He would take the handoff and look forward and there would be an inordinate amount of space for him to run – cutting between the tackles getting all of the glory as he carried the ball for Manteca High School in the early 1950s.

He knew that Wiggin was something special when it came to his playing ability.

He just didn’t know that he would go on to Stanford and eventually a 10-year career in the National Football League – giving Peterson and the rest of Wiggin’s Buffalo teammates somebody to follow in the newspapers come Monday morning.

“We were buddies – pals. And he opened up all of the holes and I could just run right through there. He definitely made me look good,” Peterson said. “He had a great career, and it was better knowing he was from right here.”

Wiggin, a Lathrop native, played his high school football at Manteca before going off to Stanford and eventually the Cleveland Browns.

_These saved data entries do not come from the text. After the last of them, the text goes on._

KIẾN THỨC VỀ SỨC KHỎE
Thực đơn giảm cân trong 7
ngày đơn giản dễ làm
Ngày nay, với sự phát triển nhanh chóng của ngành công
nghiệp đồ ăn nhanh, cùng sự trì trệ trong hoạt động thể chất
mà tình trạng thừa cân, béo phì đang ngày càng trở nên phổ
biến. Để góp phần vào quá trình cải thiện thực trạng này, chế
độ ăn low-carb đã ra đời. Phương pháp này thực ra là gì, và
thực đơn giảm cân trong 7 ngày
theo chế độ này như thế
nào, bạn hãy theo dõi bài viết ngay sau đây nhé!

In more than 10 seasons wearing an NFL uniform he never missed a game, and returned would eventually return to football as a coach – heading the Stanford University program in the early 1980s and spending a two seasons at the helm of the Kansas City Chiefs.

Former classmate Arnita Montiel championed the cause to get the stadium named after Wiggin – more than half-a-century after the community that they grew up in finally landed its own high school. She successfully lobbied the school board for the honor. He flew in from Minneapolis– where he works in a personnel capacity with the Minnesota Vikings – to be at Friday’s ceremony.

“He was younger than me, but he was the biggest kid that was out there,” said William Myatt, who grew up near Wiggin in Lathrop. “You knew that he was a gifted football player. And he went on to prove it.”

Former Manteca High School Principal Steve Winter championed the stadium dedication when he learned about Montiel’s efforts. He recalled how watching him practice when he came back to town was an event, and how his making it to the next level meant so much to so many local kids at the time.

“They talk about the professional athlete today as a role model, but I see Paul as a role model. I think that kids should be able to look at his name on that stadium and want to emulate him and do what he did – he would be a great person to aspire to become,” Winter said when learning of the stadium naming effort. “My hope is that in 20 or 30 years when somebody asks who Paul Wiggin is that they’ll learn he’s somebody from that community that achieved goals that some people thought were unreachable.

“That it was done. He’s a great, great man.”